In [1]:
import os
os.environ['CUDA_VISIBLE_DEVICES'] = '-1'

In [2]:
import pandas as pd
import numpy as np
import matplotlib.pyplot as plt
%matplotlib inline
import re

from sklearn.model_selection import train_test_split
from sklearn.feature_extraction.text import TfidfVectorizer
from tensorflow import keras
from tensorflow.keras.layers import Dense
import warnings
warnings.filterwarnings('ignore')


# загрузка датасета
https://www.kaggle.com/hgultekin/bbcnewsarchive

In [3]:
data_load = pd.read_csv('bbc-news-data.csv', sep='\t')
data_load

Unnamed: 0,category,filename,title,content
0,business,001.txt,Ad sales boost Time Warner profit,Quarterly profits at US media giant TimeWarne...
1,business,002.txt,Dollar gains on Greenspan speech,The dollar has hit its highest level against ...
2,business,003.txt,Yukos unit buyer faces loan claim,The owners of embattled Russian oil giant Yuk...
3,business,004.txt,High fuel prices hit BA's profits,British Airways has blamed high fuel prices f...
4,business,005.txt,Pernod takeover talk lifts Domecq,Shares in UK drinks and food firm Allied Dome...
...,...,...,...,...
2220,tech,397.txt,BT program to beat dialler scams,BT is introducing two initiatives to help bea...
2221,tech,398.txt,Spam e-mails tempt net shoppers,Computer users across the world continue to i...
2222,tech,399.txt,Be careful how you code,A new European directive could put software w...
2223,tech,400.txt,US cyber security chief resigns,The man making sure US computer networks are ...

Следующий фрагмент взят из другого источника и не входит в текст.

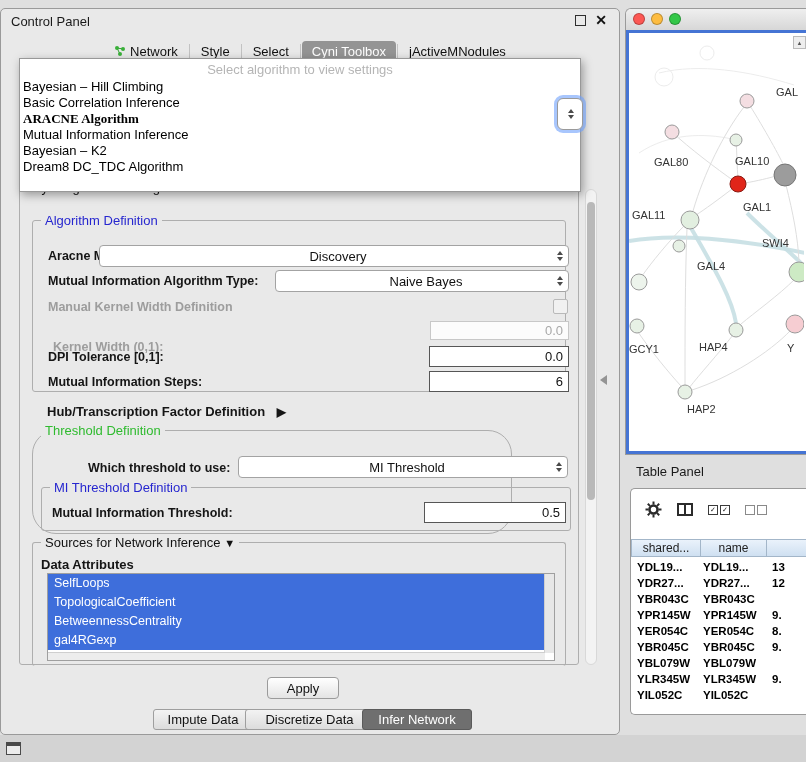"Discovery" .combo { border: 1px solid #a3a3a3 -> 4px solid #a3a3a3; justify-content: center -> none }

# кол-во классов целевой переменной

In [4]:
number_team = len(data_load['category'].unique())
number_team

5

# функция очистки данных(входит в предобработку)

In [5]:
def clean_text(text):
    if not isinstance(text, str):
        text = str(text)
    
#     text = text.lower()
    text = text.strip('\n').strip('\r').strip('\t')
    text = re.sub("-\s\r\n\|-\s\r\n|\r\n", '', str(text))
    text = re.sub("[0-9]|[-—.,:;_%©«»?*!@#№$^•·&()]|[+=]|[[]|[]]|[/]|", '', text)
    text = re.sub(r"\r\n\t|\n|\\s|\r\t|\\n", ' ', text)
    text = re.sub(r'[\xad]|[\s+]', ' ', text.strip())
    return text



# функция предобработки данных

In [6]:
def transform(data_load, column, test_size=0.2):
    data = data_load.copy()
    data.replace({'category':{'business':0, 'entertainment':1, 'politics':2, 'sport':3, 'tech':4}}, inplace=True)
    target = data['category']
    data = data[column]
    data = data.apply(lambda x: clean_text(x))
    tfidf = TfidfVectorizer(max_features=10000, stop_words='english')
    data = tfidf.fit_transform(data).toarray()
    if test_size == 0:
        return data, target
    x_train, x_test, y_train, y_test = train_test_split(data, target, test_size=test_size, random_state=42)
    return x_train, x_test, y_train, y_test
    


In [7]:
# x_train, x_test, y_train, y_test = transform(data_load, 'title')
# x_train

# функция тренировки модели(keras)

In [8]:
def train_model(x_train, y_train):
    model = keras.Sequential([Dense(32, activation='sigmoid'),
#                           Dense(16, activation='relu'),
                          Dense(number_team, activation='softmax')])    
    model.compile(loss='MeanSquaredError', metrics=['CategoricalAccuracy'], optimizer='Adam')
    y_train_cat = keras.utils.to_categorical(y_train, number_team)
    model.fit(x_train, y_train_cat, batch_size=5, epochs=25, verbose=False)
    return model

# тренировка только на столбце 'content'

In [9]:
%%time
x_train, x_test, y_train, y_test = transform(data_load, 'content')
model_content = train_model(x_train, y_train)
y = model_content.predict(x_test)
y_pred_content = np.argmax(y, axis=1)
print(f'accuracy = {sum(y_pred_content == y_test) / len(y_pred_content)}')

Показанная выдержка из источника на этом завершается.